O toque era o padrão do iPhone, igual ao que ele usara para as ligações comuns. Não era a música de Matheus e Kauan. Não era o meu toque. Meu toque. Meu! Tentei conter a alegria que dominou meu corpo. Cheguei a sentir uma dor nas costas, vindo junto com o alívio dos meus músculos antes tensos. Meu coração agora convertia as palpitações de tensão em felicidade. Isso significava muita coisa. Eu não podia ignorar.

Victor olhou seu celular e franziu o cenho, confuso. Em seguida, me mostrou o celular que exibia na tela "Bia Chamando". Coloquei, falsamente, a mesma expressão que ele em meu rosto, também fingindo surpresa. Abaixei o aparelho que estava em meu ouvido e o encarei, continuando o teatro. 

- Oxe! - Exclamei. Cancelei a ligação. - Liguei errado.

- Tu deve ter apertado sem querer a ligação anterior. - Bia falou, me ajudando. Era justamente a explicação que eu ia dar, mas vindo dela tornou o "engano" ainda mais real. - Eu liguei pra Victor, antes de a gente vir pra cá, para pegar uma carona com ele e o pai.

- Ah! - Eu ainda encenava. - Então foi isso. Desculpa Victor.

- Por uma besteira dessa? - Ele perguntou retoricamente, sem saber que de besteira aquilo não tinha nada. Significava muito, mas muito mesmo.

Sorri pra ele. Um sorriso leve, mas cheio da minha paixão, que agora era carregada de uma quase certeza em ser recíproca. Apertei mais uma vez o número do meu irmão na tela, repetindo o que fiz da primeira vez, para que a chamada ficasse registrada, mas sem que o celular dele chamasse. Levei o telefone ao ouvido e depois abaixei, meneando negativamente a cabeça.

- Mais uma vez caixa de mensagem. - Lamentei. - Vou ter que ir lá. - Entreguei o celular a Bia. - Já volto.

Antes de sair, sorrindo encarei Victor e, mais uma vez, em milésimos de segundos, imaginei. Eu queria, ali mesmo, no meio da festa, segurar suas mãos e perguntar se era loucura minha ou se aquilo estava mesmo acontecendo. Se meus sentimentos por ele eram realmente mútuos. Ouvir um sim. Beijar aquela boca que eu tanto desejava e me fazia passar por cima de qualquer receio que antes me dominava. Ser dele. Ter ele para mim.

Victor por sua vez abriu um daqueles sorrisos com as covinhas. Aquelas covinhas. Parecendo me responder com aquele olhar brilhante. Será que ele lê mentes? Viajei. Foi então que notei seu sorriso se desmanchando lentamente, até que seus lábios formavam uma linha reta, sem expressão. Ele encarava alguém que estava atrás de mim. Me virei para descobrir de quem se tratava. A pessoa estava mais próxima do que eu imaginava.

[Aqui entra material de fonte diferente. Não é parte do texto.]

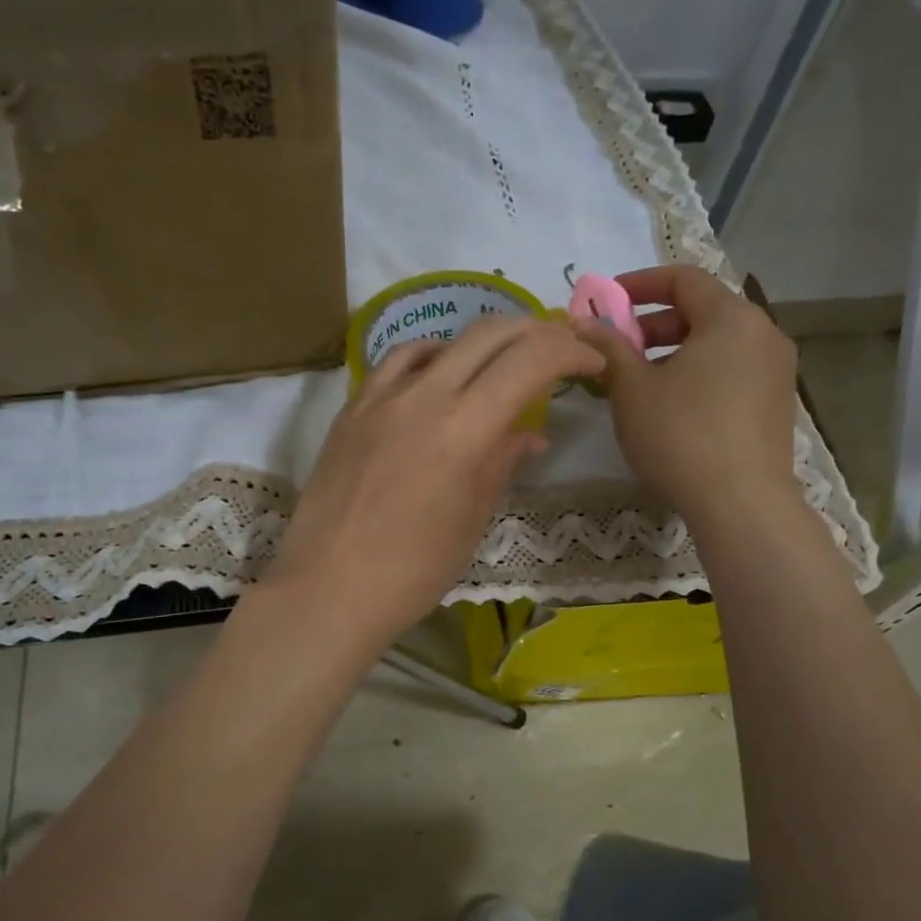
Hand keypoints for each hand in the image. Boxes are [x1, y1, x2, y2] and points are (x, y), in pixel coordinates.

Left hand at [264, 316, 603, 655]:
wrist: (328, 588)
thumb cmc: (412, 571)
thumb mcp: (471, 519)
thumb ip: (501, 464)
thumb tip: (530, 436)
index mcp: (464, 429)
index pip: (530, 362)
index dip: (569, 351)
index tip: (591, 362)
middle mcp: (424, 397)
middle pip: (490, 334)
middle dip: (536, 331)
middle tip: (560, 347)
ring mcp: (381, 398)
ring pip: (443, 341)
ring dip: (485, 340)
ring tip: (505, 359)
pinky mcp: (352, 409)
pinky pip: (398, 363)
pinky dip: (431, 356)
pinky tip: (440, 375)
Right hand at [575, 265, 800, 524]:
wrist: (741, 503)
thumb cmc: (680, 435)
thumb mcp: (631, 389)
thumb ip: (608, 348)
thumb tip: (585, 325)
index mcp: (731, 318)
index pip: (683, 279)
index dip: (639, 283)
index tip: (607, 301)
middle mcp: (763, 333)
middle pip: (703, 310)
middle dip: (654, 323)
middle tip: (619, 347)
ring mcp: (776, 370)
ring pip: (718, 343)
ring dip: (675, 350)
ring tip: (640, 380)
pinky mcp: (777, 403)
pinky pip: (733, 370)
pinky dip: (700, 372)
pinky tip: (673, 406)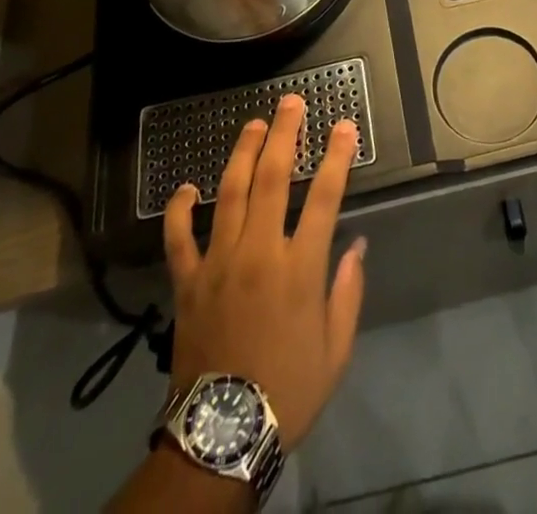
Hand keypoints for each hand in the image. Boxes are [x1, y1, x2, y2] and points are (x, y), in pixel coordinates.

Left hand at [162, 95, 365, 449]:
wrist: (221, 435)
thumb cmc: (288, 389)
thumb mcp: (336, 349)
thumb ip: (348, 291)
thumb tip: (356, 244)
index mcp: (299, 268)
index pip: (325, 196)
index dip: (338, 157)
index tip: (345, 126)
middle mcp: (259, 253)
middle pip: (273, 178)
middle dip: (285, 134)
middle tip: (292, 102)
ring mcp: (219, 263)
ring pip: (230, 193)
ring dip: (244, 152)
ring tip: (255, 124)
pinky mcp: (188, 281)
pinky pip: (180, 238)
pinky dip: (181, 209)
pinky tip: (188, 186)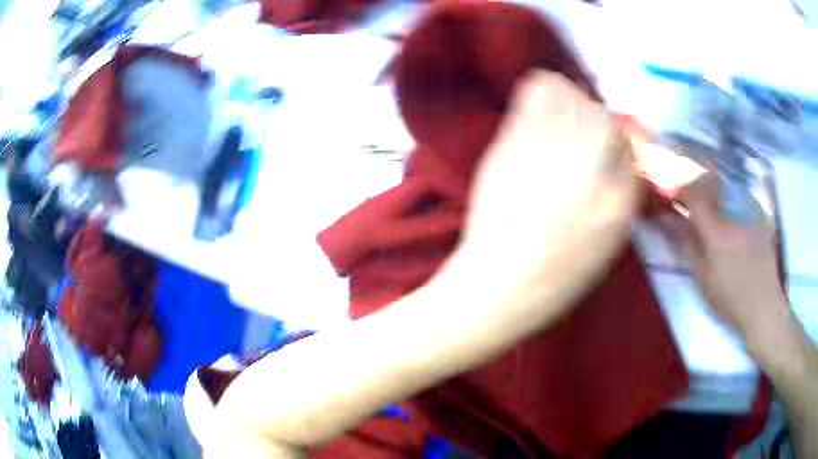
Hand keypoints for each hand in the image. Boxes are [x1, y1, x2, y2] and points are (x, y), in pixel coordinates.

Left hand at [454, 70, 640, 313]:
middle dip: (596, 114)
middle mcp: (589, 172)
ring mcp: (548, 155)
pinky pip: (534, 99)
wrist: (499, 283)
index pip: (628, 148)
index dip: (618, 137)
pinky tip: (538, 91)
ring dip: (570, 96)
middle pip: (601, 117)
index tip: (608, 136)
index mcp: (617, 204)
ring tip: (562, 103)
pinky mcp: (512, 147)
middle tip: (584, 118)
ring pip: (570, 99)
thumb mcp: (608, 245)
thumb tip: (620, 157)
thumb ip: (621, 196)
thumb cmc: (558, 278)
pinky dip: (540, 90)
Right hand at [660, 172, 786, 340]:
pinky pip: (742, 198)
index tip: (675, 197)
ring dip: (717, 195)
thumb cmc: (729, 298)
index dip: (682, 190)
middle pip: (712, 183)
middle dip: (699, 187)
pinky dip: (733, 203)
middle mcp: (733, 215)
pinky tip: (735, 221)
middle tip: (694, 202)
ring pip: (728, 189)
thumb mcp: (702, 277)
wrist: (763, 305)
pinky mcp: (760, 216)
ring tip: (715, 212)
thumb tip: (668, 218)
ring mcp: (750, 213)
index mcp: (716, 233)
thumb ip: (686, 244)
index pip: (695, 195)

- Oi Theo! - Fernanda falou, meio tímida. - A gente pode conversar? 

Fazia um bom tempo que eu e ela não nos falávamos pessoalmente. Desde aquela fatídica tarde, em que meu mundo desmoronou, não havíamos mais nos cruzado. Eu até já tinha me acostumado completamente com a ausência daquela voz delicada, que agora me levara para mais um mergulho forçado em minhas lembranças.